We show that in the UK and US context, suppression will minimally require a combination of social distancing of the entire population, home isolation of cases and household quarantine of their family members. This may need to be supplemented by school and university closures, though it should be recognised that such closures may have negative impacts on health systems due to increased absenteeism. The major challenge of suppression is that this type of intensive intervention package – or something equivalently effective at reducing transmission – will need to be maintained until a vaccine becomes available (potentially 18 months or more) – given that we predict that transmission will quickly rebound if interventions are relaxed.
We show that intermittent social distancing – triggered by trends in disease surveillance – may allow interventions to be relaxed temporarily in relative short time windows, but measures will need to be reintroduced if or when case numbers rebound. Last, while experience in China and now South Korea show that suppression is possible in the short term, it remains to be seen whether it is possible long-term, and whether the social and economic costs of the interventions adopted thus far can be reduced.
from 16/03/2020 Report 9 - Impact of non-pharmaceutical interventions (NPIs) to reduce COVID-19 mortality and healthcare demand

Underline added by me

I suppose suppression is likely to be indefinite, and could be testing tracing and isolation, it does not have to mean lockdown for the duration of the 18 months.
 
If it mutated however
I haven't quite got my head round it yet - but as I understand it the virus in China Europe and USA are all identifiably slightly different strains which can be identified. If anyone knows more about this I am interested to know ..
 
I haven't quite got my head round it yet - but as I understand it the virus in China Europe and USA are all identifiably slightly different strains which can be identified. If anyone knows more about this I am interested to know ..

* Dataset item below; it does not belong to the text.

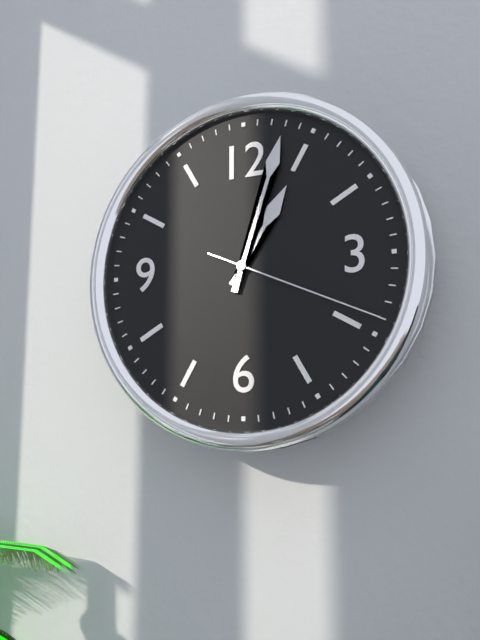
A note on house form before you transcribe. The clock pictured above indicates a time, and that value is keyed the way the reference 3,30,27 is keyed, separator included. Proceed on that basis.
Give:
1,03,19
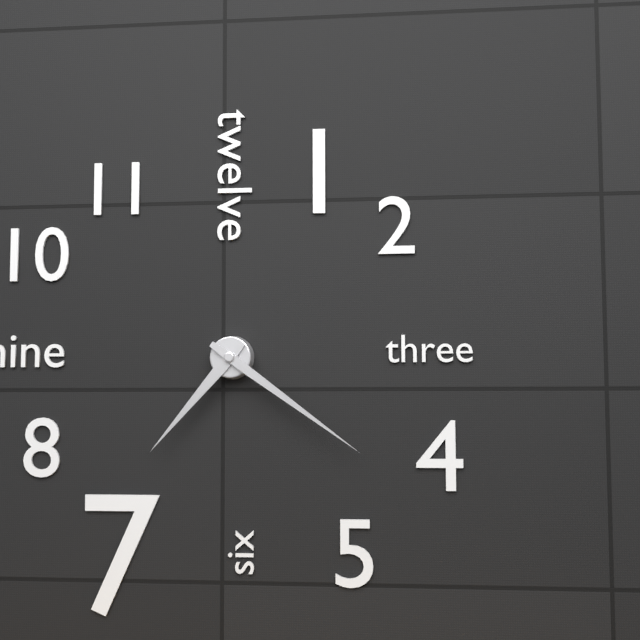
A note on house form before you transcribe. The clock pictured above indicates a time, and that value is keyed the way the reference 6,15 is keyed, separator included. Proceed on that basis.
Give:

There are always small changes going on to the virus, which allows those looking at its genomes to map the evolution of various branches of the vrus as it spreads around the world.

Most of these changes are inconsequential to how bad the virus is for people. There can be exceptions to that, but humanity probably only notices that when a clear pattern emerges. And probably human knowledge at this stage is not sophisticated enough to even begin to understand what a lot of the changes mean. So unless they have a big effect on how transmissible the virus is or how readily it could kill someone infected, I dont think we'd spot any implications of particular changes.
 
Its a sloppy article. The 'within days from Amazon and Boots' was a claim made by someone from PHE which was widely covered by the press around March 25th, but it was quickly shot down by the government when questions were asked about it.

The article also contains out of date info about how many antibody tests the UK government had provisionally ordered (subject to those tests passing validation, which sounds like its a challenge as some of the ones tested so far have been far too unreliable). I'm sure that a few days ago Hancock gave an updated figure that was millions higher than the number included in the article.

Despite the date on that article, in many ways it reads like something a week or so out of date.

I’ll let you know if I hear Amazon are delivering these kits any time soon.